A Parametric EOTF can be defined with multiple adjustment points, and can help with displays and projectors that clip image detail in the blacks when a standard power law gamma is used, or to roll-off highlight detail, etc. With Parametric EOTF the user has full control over the target colour space EOTF/Gamma.

Adding Parametric EOTF

Any colour space can have Parametric EOTF added to it, enabling non-power law variable gamma profiles to be defined.

To add a Parametric EOTF first save the basic colour space to be modified with a custom name, and then export via the Space library. Open the colour space .bcs file in any text editor and add the required Parametric Gamma variables using the following standard.

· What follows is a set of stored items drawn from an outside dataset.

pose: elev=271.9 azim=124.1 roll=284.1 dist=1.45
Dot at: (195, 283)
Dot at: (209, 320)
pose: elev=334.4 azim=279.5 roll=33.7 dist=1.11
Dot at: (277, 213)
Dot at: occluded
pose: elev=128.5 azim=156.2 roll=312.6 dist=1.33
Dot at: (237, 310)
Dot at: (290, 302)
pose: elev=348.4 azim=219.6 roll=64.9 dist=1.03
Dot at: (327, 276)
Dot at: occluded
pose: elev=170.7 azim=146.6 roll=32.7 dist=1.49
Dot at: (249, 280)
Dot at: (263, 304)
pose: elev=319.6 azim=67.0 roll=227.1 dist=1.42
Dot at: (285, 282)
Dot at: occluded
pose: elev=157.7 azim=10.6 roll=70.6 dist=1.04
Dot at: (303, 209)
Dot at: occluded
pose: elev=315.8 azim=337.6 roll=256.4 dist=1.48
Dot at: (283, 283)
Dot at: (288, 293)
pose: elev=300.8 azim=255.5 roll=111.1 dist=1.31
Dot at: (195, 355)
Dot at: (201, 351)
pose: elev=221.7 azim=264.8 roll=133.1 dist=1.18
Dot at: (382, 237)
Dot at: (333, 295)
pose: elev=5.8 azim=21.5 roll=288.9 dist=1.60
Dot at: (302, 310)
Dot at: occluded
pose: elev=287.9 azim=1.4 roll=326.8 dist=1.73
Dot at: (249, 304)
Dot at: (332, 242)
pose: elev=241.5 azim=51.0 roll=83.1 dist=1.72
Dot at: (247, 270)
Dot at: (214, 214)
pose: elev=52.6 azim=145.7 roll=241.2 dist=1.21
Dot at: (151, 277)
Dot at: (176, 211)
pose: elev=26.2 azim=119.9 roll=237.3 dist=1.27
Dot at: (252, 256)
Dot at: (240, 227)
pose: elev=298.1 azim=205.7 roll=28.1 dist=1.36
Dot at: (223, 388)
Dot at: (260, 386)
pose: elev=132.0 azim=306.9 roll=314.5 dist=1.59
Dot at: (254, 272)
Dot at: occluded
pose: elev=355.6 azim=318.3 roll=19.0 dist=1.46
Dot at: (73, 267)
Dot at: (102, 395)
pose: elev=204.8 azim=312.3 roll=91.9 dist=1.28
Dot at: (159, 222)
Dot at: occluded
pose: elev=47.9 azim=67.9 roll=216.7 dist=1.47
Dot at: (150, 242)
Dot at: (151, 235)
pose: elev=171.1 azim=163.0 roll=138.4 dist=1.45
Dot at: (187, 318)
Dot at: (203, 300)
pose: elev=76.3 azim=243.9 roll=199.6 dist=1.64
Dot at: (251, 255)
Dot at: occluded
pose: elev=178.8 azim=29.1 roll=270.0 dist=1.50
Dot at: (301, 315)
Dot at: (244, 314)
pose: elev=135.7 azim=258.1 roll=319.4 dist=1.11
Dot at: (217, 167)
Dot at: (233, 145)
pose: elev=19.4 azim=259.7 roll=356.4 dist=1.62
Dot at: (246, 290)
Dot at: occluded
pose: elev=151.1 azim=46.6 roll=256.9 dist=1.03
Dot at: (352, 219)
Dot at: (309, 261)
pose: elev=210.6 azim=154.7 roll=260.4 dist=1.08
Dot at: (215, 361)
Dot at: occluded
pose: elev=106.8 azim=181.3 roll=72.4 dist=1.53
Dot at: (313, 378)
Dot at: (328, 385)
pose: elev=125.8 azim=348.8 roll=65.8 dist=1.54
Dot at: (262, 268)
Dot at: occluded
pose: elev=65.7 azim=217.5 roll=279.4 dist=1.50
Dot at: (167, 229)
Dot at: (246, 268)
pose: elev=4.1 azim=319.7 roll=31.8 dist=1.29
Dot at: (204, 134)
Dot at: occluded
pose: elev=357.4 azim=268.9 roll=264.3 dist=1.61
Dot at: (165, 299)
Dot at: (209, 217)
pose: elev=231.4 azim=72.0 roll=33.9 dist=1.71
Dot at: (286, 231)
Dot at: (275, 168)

  1. <?xml version="1.0" encoding="UTF-8" ?>
  2. <builder_color_space name="Rec709_2.4_Para_Lift_Near_Black" version="2">
  3. <head>
  4. <x red="0.64" green="0.3" blue="0.15" white="0.3127" />
  5. <y red="0.33" green="0.6" blue="0.06" white="0.329" />
  6. <L red="1" green="1" blue="1" white="1" />
  7. <gamma>2.400000</gamma>
  8. <para points="4">
  9. <point idx="0">
  10. <ig>0.000000</ig>
  11. <og>0.000000</og>
  12. </point>
  13. <point idx="1">
  14. <ig>0.030000</ig>
  15. <og>0.036000</og>
  16. </point>
  17. <point idx="2">
  18. <ig>0.060000</ig>
  19. <og>0.060000</og>
  20. </point>
  21. <point idx="3">
  22. <ig>1.000000</ig>
  23. <og>1.000000</og>
  24. </point>
  25. </para>
  26. </head>
  27. </builder_color_space>

The section <para> is used to define the Parametric EOTF points. If used it must contain a minimum of 3 points, and the first and last points MUST be 0.0 and 1.0. The in-between values are normalized between the first and last values of 0.0 and 1.0.

The <point> values are differential change values, and will modify the underlying EOTF value. Therefore, the result for the same Parametric <point> values will vary with different underlying <gamma> value.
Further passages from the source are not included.